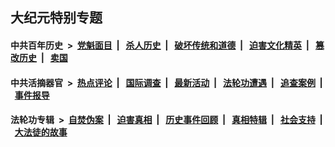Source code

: ## 大纪元特别专题

#### 中共百年历史 &nbsp;>&nbsp; [党魁面目](indexes/nf1176107/README.md?11110430) &nbsp;| &nbsp; [杀人历史](indexes/nf1176106/README.md?11110430) &nbsp;| &nbsp; [破坏传统和道德](indexes/nf1176106/README.md?11110430) &nbsp;| &nbsp; [迫害文化精英](indexes/nf1176111/README.md?11110430) &nbsp;| &nbsp; [篡改历史](indexes/nf1176115/README.md?11110430) &nbsp;| &nbsp; [卖国](indexes/nf1176117/README.md?11110430) 

#### 中共活摘器官 &nbsp;>&nbsp; [热点评论](indexes/nf5879/README.md?11110430) &nbsp;| &nbsp; [国际调查](indexes/nf5947/README.md?11110430) &nbsp;| &nbsp; [最新活动](indexes/nf5883/README.md?11110430) &nbsp;| &nbsp; [法轮功遭遇](indexes/nf5881/README.md?11110430) &nbsp;| &nbsp; [追查案例](indexes/nf5880/README.md?11110430) &nbsp;| &nbsp; [事件报导](indexes/nf5877/README.md?11110430) 

#### 法轮功专辑 &nbsp;>&nbsp; [自焚伪案](indexes/nf5562/README.md?11110430) &nbsp;| &nbsp; [迫害真相](indexes/nf4379/README.md?11110430) &nbsp;| &nbsp; [历史事件回顾](indexes/nf5793/README.md?11110430) &nbsp;| &nbsp; [真相特辑](indexes/nf4389/README.md?11110430) &nbsp;| &nbsp; [社会支持](indexes/nf4386/README.md?11110430) &nbsp;| &nbsp; [大法徒的故事](indexes/nf1147481/README.md?11110430)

- Task statement -
Look for the string "nbsp" in the data above and return every line that has it.

- Answer section -
#### 中共百年历史 &nbsp;>&nbsp; [党魁面目](indexes/nf1176107/README.md?11110430) &nbsp;| &nbsp; [杀人历史](indexes/nf1176106/README.md?11110430) &nbsp;| &nbsp; [破坏传统和道德](indexes/nf1176106/README.md?11110430) &nbsp;| &nbsp; [迫害文化精英](indexes/nf1176111/README.md?11110430) &nbsp;| &nbsp; [篡改历史](indexes/nf1176115/README.md?11110430) &nbsp;| &nbsp; [卖国](indexes/nf1176117/README.md?11110430) 
#### 中共活摘器官 &nbsp;>&nbsp; [热点评论](indexes/nf5879/README.md?11110430) &nbsp;| &nbsp; [国际调查](indexes/nf5947/README.md?11110430) &nbsp;| &nbsp; [最新活动](indexes/nf5883/README.md?11110430) &nbsp;| &nbsp; [法轮功遭遇](indexes/nf5881/README.md?11110430) &nbsp;| &nbsp; [追查案例](indexes/nf5880/README.md?11110430) &nbsp;| &nbsp; [事件报导](indexes/nf5877/README.md?11110430) 
#### 法轮功专辑 &nbsp;>&nbsp; [自焚伪案](indexes/nf5562/README.md?11110430) &nbsp;| &nbsp; [迫害真相](indexes/nf4379/README.md?11110430) &nbsp;| &nbsp; [历史事件回顾](indexes/nf5793/README.md?11110430) &nbsp;| &nbsp; [真相特辑](indexes/nf4389/README.md?11110430) &nbsp;| &nbsp; [社会支持](indexes/nf4386/README.md?11110430) &nbsp;| &nbsp; [大法徒的故事](indexes/nf1147481/README.md?11110430)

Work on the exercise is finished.